Wednesday, 15 January 2014

Scala: when to use explicit type annotations -



Scala: when to use explicit type annotations -

i've been reading lot of other people's scala code recently, , 1 of things have difficultly (coming java) lack of explicit type annotations.

it's convenient when writing code able leave out type annotations -- when reading code find explicit type annotations help me understand @ glance code doing more easily.

the scala style guide (http://docs.scala-lang.org/style/types.html) doesn't seem provide definitive guidance on this, stating:

use type inference possible, set clarity first, , favour explicitness in public apis.

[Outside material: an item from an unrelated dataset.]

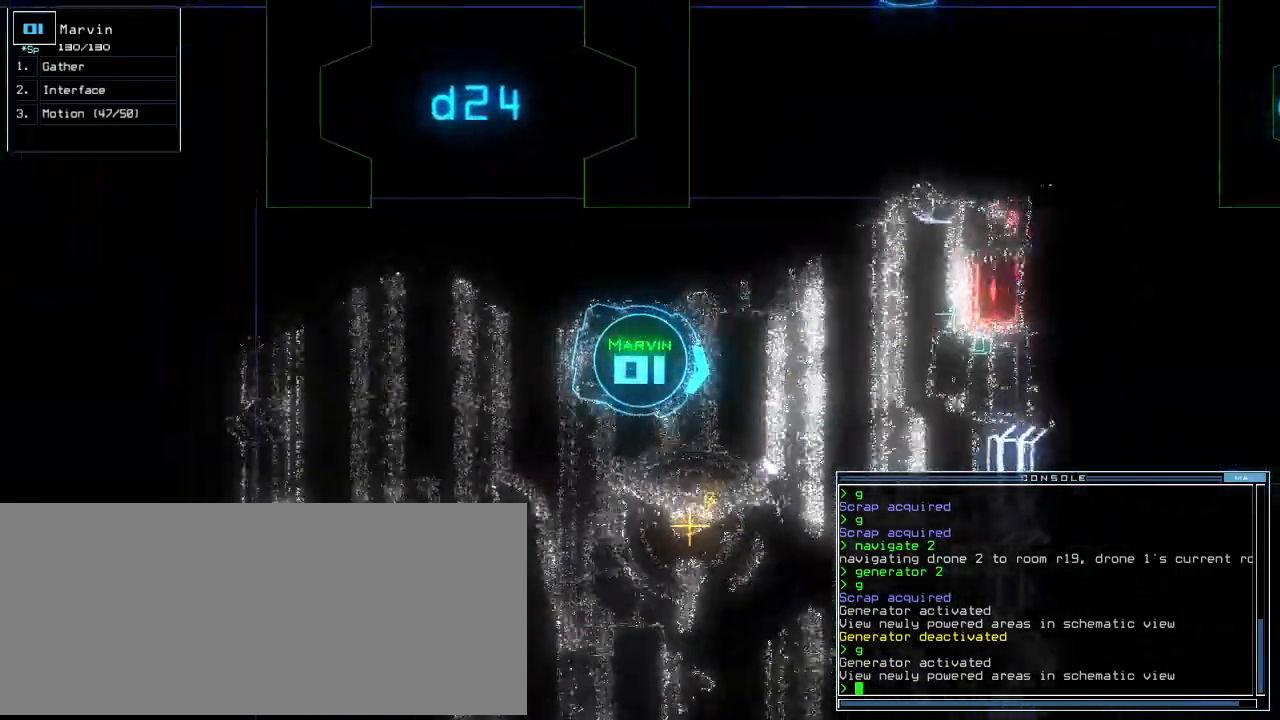
{"keys": ["left", "up"], "events": [[40, "left", "down"], [160, "down", "up"], [320, "up", "down"]]}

to mind, bit contradictory. while it's obvious type variable is:

val tokens = new hashmap[string, int]

it's not obvious type 1 is:

val tokens = readtokens()

so, if putting clarity first annotate variables type not declared on same line.

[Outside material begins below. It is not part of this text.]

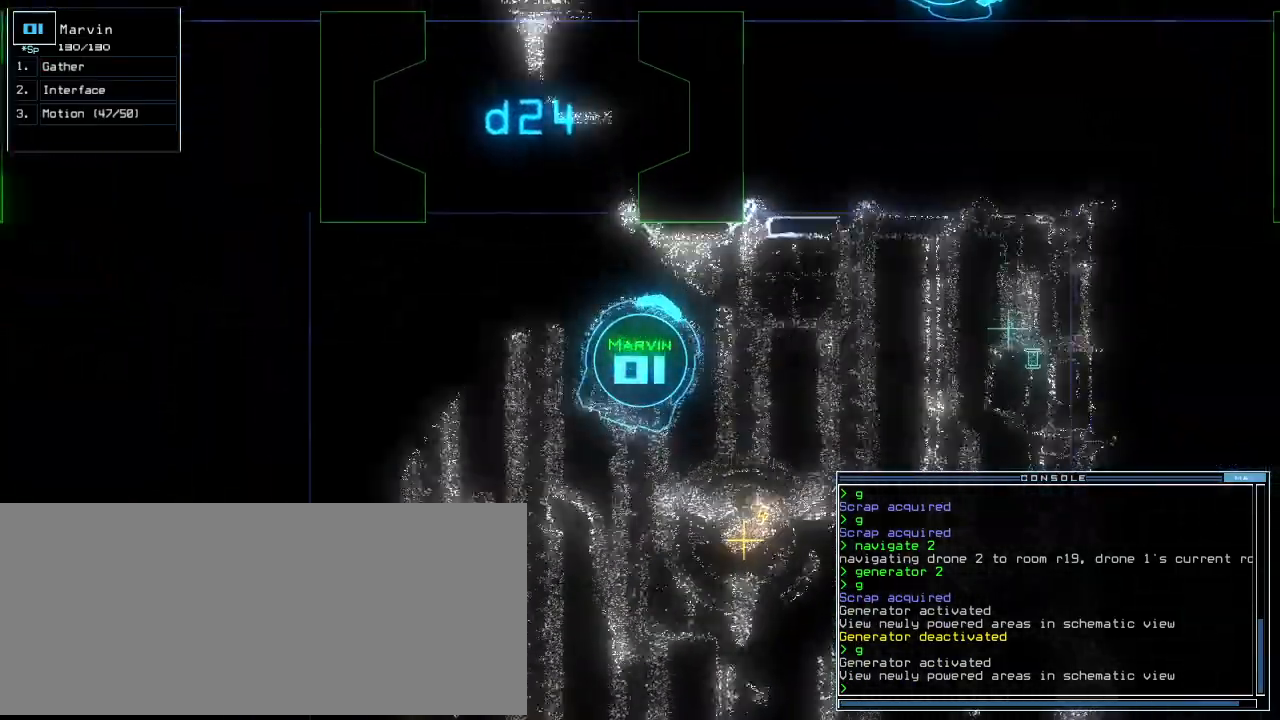
{"keys": ["up"], "events": [[360, "left", "up"]]}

do scala practitioners have guidance on this? crazy considering adding type annotations local variables? i'm particularly interested in hearing folks spend lot of time reading scala code (for example, in code reviews), writing it.

it's not obvious type 1 is:

val tokens = readtokens()

good names important: name plural, ergo returns collection of kind. general collection types in scala traversable , iterator, , share mutual interface, it's not of import 1 of 2 is. name talks "reading tokens", ergo should homecoming tokens in fashion. , lastly not least, method phone call has parentheses, according style guide means has side-effects, wouldn't count on beingness able traverse collection more once.

ergo, homecoming type

traversable[token]

or

iterator[token]

and of 2 doesn't matter because client interfaces identical.

note latter constraint (only traversing collection once) isn't captured in type, if were providing explicit type, still have @ name , style!